2. Does a Mother’s Age Relate to How Many Hours She Works, and Does Wanting More Children Make a Difference?

fertility_modified3 <- fertility_modified %>%
  group_by(age, morekids) %>%
  summarize(avg_work = mean(work, na.rm = TRUE))
`summarise()` has grouped output by 'age'. You can override using the `.groups`
argument.
gf_col(avg_work ~ age, fill = ~morekids, data = fertility_modified3, position = "dodge") %>%
  gf_labs(title = "Average Work Hours vs Age by Desire for More Kids",
          x = "Age of Mother",
          y = "Average Hours Worked per Week") %>%
  gf_refine(scale_fill_brewer(name = "Legend = Want More Kids", palette = "Paired"))

3. Are Mothers Who Want More Kids Generally Younger or Older Than Those Who Don’t?

fertility_chunk_modified2 <- fertility_modified %>%
  gf_boxplot(age ~ morekids,fill = ~morekids) %>%
  gf_refine(scale_fill_brewer(name = "Legend = Desire For More Kids", palette = "PiYG")) %>%
  gf_labs(
    title = "Are Mothers Who Want More Kids Younger or Older?",
    x = "Desire For More Kids", y = "Age of Mother"
  )
fertility_chunk_modified2

4. How Does The Distribution Of Weekly Work Hours Vary Based On The Gender Of The First-Born Child?

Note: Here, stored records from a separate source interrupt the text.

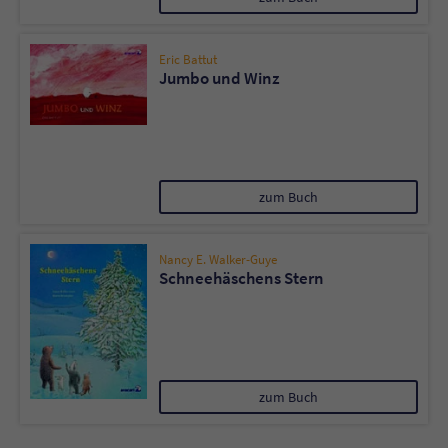
Eric Battut
Jumbo und Winz
zum Buch
Nancy E. Walker-Guye
Schneehäschens Stern
zum Buch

gf_histogram(~ work | gender1, data = fertility_modified, binwidth = 5, fill = "#c885da") %>%
  gf_labs(title = "Work Hours Distribution by Gender of First Born",
          x = "Hours Worked per Week",
          y = "Count")

6. Summary of Findings

From the data and the graphs plotted, it is evident that

  1. African American women are most likely to want more children, compared to women of other ethnicity.

  2. Younger mothers work for fewer hours than older women, perhaps because they have just started working, or they are prioritizing family.

  3. Women who work for longer hours in a week tend not to want more children.

  4. In the box plot, we see that the IQR for the ‘no’ plot has wider variation as compared to the ‘yes’, suggesting that women of a wide range of ages do not prefer having children.

  5. Most mothers either do not work at all, or work around 50 hours per week.

  6. Whether the first born child is male or female, it does not seem to effect the working hours of the mother.

7. Surprising Aspects

  1. According to the U.S. Census and CDC fertility data, Hispanic families are usually bigger than African American families, both in terms of fertility rates and household size. So, I was surprised to see that African American mothers desire having more kids than Hispanic mothers.

  2. I was not expecting such a gradual rise for the 2nd chart. I thought that older women who work over 15 hours a week would prefer not having more children.

  3. There are very few young mothers, under the age of 24 who want more children. It is evident from the outliers in the box plot.

  4. Only few mothers are into part-time jobs. I assumed that most of the mothers would prefer part-time over full-time jobs.